A slope between two worlds
Before the staircase, the hill between Piazza di Spagna and Trinità dei Monti was awkward, steep, and hard to use. The long planning story began as early as 1559, gathered momentum after a French bequest in 1660, and finally moved forward after the 1717 design competition. That long delay explains why the finished staircase feels like both infrastructure and diplomacy.

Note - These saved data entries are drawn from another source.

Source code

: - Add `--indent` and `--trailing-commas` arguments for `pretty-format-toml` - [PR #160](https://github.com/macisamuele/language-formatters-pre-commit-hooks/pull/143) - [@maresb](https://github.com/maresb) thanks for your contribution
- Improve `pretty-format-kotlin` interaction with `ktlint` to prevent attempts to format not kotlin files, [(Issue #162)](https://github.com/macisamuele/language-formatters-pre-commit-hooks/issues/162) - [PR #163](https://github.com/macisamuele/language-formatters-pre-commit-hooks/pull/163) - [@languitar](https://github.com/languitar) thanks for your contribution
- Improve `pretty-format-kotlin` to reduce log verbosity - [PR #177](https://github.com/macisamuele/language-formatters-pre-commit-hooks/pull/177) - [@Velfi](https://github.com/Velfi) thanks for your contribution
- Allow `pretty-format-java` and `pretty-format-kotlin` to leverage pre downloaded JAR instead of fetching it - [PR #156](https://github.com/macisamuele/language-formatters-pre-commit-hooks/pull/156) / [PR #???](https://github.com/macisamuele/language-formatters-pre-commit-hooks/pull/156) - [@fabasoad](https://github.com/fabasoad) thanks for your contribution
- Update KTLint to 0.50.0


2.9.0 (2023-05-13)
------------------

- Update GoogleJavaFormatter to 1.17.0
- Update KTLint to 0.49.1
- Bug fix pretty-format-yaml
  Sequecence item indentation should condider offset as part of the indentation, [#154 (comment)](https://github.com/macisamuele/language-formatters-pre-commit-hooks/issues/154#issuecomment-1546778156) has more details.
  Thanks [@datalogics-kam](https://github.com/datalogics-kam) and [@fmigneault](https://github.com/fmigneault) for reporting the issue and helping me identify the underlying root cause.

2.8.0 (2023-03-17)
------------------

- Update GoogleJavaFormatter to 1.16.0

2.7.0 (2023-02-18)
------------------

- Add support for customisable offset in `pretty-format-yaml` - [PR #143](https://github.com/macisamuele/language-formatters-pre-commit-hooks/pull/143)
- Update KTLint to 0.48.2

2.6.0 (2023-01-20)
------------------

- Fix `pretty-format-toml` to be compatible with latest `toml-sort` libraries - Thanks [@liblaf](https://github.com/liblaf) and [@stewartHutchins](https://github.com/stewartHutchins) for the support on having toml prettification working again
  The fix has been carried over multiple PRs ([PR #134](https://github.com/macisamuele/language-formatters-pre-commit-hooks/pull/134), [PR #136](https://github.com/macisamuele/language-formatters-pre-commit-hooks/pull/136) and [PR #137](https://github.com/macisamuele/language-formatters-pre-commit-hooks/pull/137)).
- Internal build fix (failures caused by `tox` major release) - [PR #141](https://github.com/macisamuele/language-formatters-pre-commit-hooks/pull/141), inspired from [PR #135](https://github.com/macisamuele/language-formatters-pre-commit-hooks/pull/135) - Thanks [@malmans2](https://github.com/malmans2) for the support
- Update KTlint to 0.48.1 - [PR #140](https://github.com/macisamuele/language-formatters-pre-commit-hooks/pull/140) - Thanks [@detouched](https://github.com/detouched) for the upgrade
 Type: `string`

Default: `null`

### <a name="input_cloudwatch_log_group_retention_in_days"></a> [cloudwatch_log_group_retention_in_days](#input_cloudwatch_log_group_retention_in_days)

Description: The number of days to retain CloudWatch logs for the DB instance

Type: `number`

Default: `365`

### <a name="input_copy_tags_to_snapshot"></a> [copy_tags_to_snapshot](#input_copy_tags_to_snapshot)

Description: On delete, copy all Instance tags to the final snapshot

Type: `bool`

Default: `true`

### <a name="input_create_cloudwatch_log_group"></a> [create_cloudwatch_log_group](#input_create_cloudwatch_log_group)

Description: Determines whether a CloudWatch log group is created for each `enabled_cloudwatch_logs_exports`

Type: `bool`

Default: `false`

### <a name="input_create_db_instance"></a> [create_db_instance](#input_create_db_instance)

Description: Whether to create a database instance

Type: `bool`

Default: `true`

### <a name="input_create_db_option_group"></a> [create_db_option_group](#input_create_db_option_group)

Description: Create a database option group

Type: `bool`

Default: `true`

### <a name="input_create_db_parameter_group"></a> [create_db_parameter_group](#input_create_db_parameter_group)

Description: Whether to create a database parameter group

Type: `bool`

Francesco De Sanctis and the ramps
Francesco De Sanctis built the staircase between 1723 and 1726, using ramps that divide, curve, and reunite instead of marching straight uphill. That movement is the secret. You climb, pause, turn, and see the square differently from each landing, which is why the staircase still feels alive even when you know the view already.
The Barcaccia at the base
The fountain below came first. Pietro Bernini created the Fontana della Barcaccia between 1626 and 1629, turning a low-pressure water problem into a boat that seems to sink gently into the square. Look at it before you climb, and the steps feel less like a staircase alone and more like a stage set around water, stone, and movement.
Restoration and spring azaleas
The steps were fully restored in 1995 and again in 2015-2016, which is why the travertine reads so cleanly in bright light. The softer tradition is seasonal: hundreds of azaleas are placed on the steps from around mid-April to mid-May. If you catch them, the monument briefly becomes a garden, and even hurried locals slow down for a second look.